Tasks and exercises =>
**1)** Copy from the journal entries the passage starting at "Emer went after Cu Chulain with knives at 12:19" and ending at "way. Very strange.".
**2)** Answer these questions using the journal entries:
(a) Besides the writer's grandmother, whose birthday falls on the special day mentioned in the first entry?
(b) Where was the surprise birthday gathering held?
(c) What is the writer making for their mother?
**3)** Resume the journal entries after their final sentence, and write in the same voice.

Source extract =>

◇ ◇ ◇ ◇ ◇

Meh is the sound Peaches makes in annoyed contentment. I say it a lot. Past midnight marks a very special day, very happy to me, and very sad. You see, today was my grandmother's birthday, before she died, but it's also Meta's birthday. And so I wish her the safest and happiest birthday ever, and I swear I shall call her tomorrow with the phone card purchased with my blood.

The end.

-me

Emer went after Cu Chulain with knives at 12:19 a.m., Tuesday, November 26, 2002


what else?

Guess there's nothing left to do but apologize. It's too bad I don't really feel guilty for most of it, except one thing...

I had a strange dream two nights, in which I was... kissing? someone unexpected. It wasn't quite erotic nor quite pure and not very detailed, but it was probably the second to last person that I thought I'd dream about in that way. Very strange.

My scarf for my mother is going well, though somehow I seem to be adding a number of stitches as I go along. It's wide, but looks nice. But there are other things I need to finish first...

It seems I must write.

-J

Emer went after Cu Chulain with knives at 08:11 p.m., Sunday, November 24, 2002


stupid

I feel so crappy.

Today everyone tried (sort of) to be nice and give me a sort of surprise birthday party thing at Ichiban, and while I was grateful for the sentiments, I really just wanted to go home and cry because I felt tierd and yucky and just didn't want to be there and I don't really like karaoke. It was so stupid. I'm an idiot. Instead of trying to be gracious and grateful to my friends I was self-centered and harsh. I'm always stupid. I think it's a trend. I must have forgotten self-pitying too. But I'm so tired after classes and working and studying and thinking that it's so hard to force myself to go out, especially after an 8 hour day like today. Stressful, too, two bus accidents and a flat inner dual.

I feel like such a jerk. Everyone I'm sure thought I was acting like a baby. Part of me says I don't care: I told everyone pretty flat out that I didn't want to do anything for my birthday. It's kind, yes, but still. I hate the feeling of unwanted attention. It makes me uncomfortable. The other part of me says I was cruel and stupid, and should probably apologize to everyone. Probably. But I just get so tired of feeling like I have to take care of everyone. It's time to grow up, folks, and while I'm there to help, sure, I'm sick of helping with baby steps. I'm sick of my kindness being met by cruelty. And I'm SICK of lying to spare everyone's feelings. Perhaps I will go on hiatus for a while. I don't care if everyone calls me a homebody, though part of me does, because I can't help it if I'm tired all the time, I can't help it if I don't want to do things that everyone else wants to do, and I can't help it if I don't like karaoke. There's something that just makes it not fun. Stupid. I'm angry. I'm sick of having to share a room and not being able to cry, and being stuck taking care of everything at home, and if it's not done it's my fault, and my parents pulling at me from both sides, and my grades bogging me down because I have to get stupid As so I can graduate and always having to go to class and never seeing my best friends who I so desperately miss, despite two being so close, and always feeling like I have to second guess myself because I'll never quite measure up and I never do. I'll never be cute and I'll never be the smartest or the best in anything, and I KNOW I have to accept, but is it so much to ask for anyone to actually like me for who I am? Not who I want to be, or pretend to be, but for someone who knows me.... there's only ever really been four people... but I think they've forgotten... I wouldn't be surprised...

◇ ◇ ◇ ◇ ◇

Given records =>
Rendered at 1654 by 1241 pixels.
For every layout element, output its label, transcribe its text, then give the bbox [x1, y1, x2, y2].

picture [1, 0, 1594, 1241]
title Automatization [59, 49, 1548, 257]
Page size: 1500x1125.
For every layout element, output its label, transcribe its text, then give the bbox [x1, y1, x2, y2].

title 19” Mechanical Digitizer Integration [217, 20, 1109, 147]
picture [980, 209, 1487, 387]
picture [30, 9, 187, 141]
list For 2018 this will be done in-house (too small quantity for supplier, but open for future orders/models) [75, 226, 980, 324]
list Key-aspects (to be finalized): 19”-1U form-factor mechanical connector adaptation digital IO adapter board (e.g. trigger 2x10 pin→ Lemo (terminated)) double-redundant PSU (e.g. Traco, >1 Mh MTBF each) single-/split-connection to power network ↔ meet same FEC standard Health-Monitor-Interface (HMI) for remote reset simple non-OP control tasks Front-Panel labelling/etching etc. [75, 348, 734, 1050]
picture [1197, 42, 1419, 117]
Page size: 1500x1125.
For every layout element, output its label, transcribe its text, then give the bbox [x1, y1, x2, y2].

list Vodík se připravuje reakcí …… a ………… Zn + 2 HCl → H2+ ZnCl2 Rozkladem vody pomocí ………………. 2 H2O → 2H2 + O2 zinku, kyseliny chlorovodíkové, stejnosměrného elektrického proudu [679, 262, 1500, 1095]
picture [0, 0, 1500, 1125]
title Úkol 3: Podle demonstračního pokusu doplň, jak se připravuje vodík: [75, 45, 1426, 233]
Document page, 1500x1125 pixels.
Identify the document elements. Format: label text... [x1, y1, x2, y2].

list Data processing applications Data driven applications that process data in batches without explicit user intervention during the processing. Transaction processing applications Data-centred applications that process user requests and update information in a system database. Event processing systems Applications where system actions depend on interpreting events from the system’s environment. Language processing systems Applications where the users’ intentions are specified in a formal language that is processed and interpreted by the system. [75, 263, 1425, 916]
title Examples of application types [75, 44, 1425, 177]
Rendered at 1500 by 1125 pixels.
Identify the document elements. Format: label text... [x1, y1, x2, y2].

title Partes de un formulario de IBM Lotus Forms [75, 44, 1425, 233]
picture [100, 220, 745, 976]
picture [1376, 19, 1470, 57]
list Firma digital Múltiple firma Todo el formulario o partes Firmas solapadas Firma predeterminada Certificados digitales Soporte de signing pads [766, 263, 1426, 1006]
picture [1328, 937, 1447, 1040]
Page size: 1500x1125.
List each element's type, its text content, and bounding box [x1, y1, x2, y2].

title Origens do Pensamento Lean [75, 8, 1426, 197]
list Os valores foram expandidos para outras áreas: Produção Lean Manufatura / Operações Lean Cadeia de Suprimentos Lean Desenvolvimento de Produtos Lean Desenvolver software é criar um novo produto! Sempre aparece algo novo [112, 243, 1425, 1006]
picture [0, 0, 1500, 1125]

◇ ◇ ◇ ◇ ◇

Responses by task =>
**1)**
Emer went after Cu Chulain with knives at 12:19 a.m., Tuesday, November 26, 2002


what else?

Guess there's nothing left to do but apologize. It's too bad I don't really feel guilty for most of it, except one thing...

I had a strange dream two nights, in which I was... kissing? someone unexpected. It wasn't quite erotic nor quite pure and not very detailed, but it was probably the second to last person that I thought I'd dream about in that way. Very strange.

**2)**
(a) Meta's
(b) Ichiban
(c) A scarf

**3)**
I have these dreadfully sinking feelings that I'll never amount to anything. I was supposed to publish my great book by 18... then 20... then 21... but here I am, still with empty paper. I haave NOTHING to show for years of practice, npthing but some half-hearted poems and bad short stories. I'm STUPID. I'm a stupid burden on everyone and they shouldn't have taken me out because NO ONE wanted to be there, and I didn't deserve it. I ruined everyone's night and I should have just acted all happy and surprised but I CAN'T because I'm stupid and selfish. I don't know what to do. Is there anything?

I think I'll run away to Ireland and become a hermit. Or a nun maybe. That's looking more and more likely. And Steph and Sevali were so kind to me it made me just want to cry, because they don't know me... but...

Okay, I'm just going to go talk to Dawn. Maybe she'll make me sane.

-J

Emer went after Cu Chulain with knives at 02:05 a.m., Saturday, November 23, 2002


Amy = troublemaker

Well, she does. That's all I gotta say. That's all I can say. ^_^;;

There was no bus for me today at work... 41 am. Left late when some other bus came back... argh. Oh well.

Jess is talking to me too much right now, signing off.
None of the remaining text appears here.